_EXERCISE DESCRIPTION_: Find each line below that includes "incendie", then copy it.

● ● ● ●

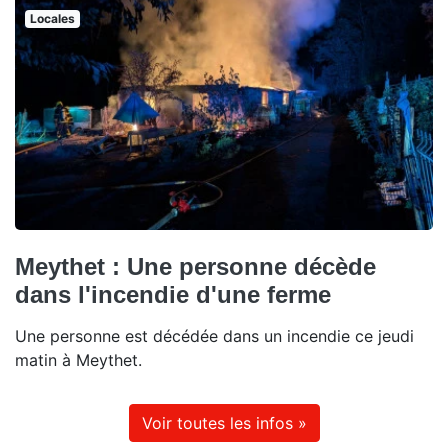
Locales
Meythet : Une personne décède
dans l'incendie d'une ferme
Une personne est décédée dans un incendie ce jeudi
matin à Meythet.
Voir toutes les infos »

● ● ● ●

_RESPONSE TO THE TASK_:
dans l'incendie d'une ferme
Une personne est décédée dans un incendie ce jeudi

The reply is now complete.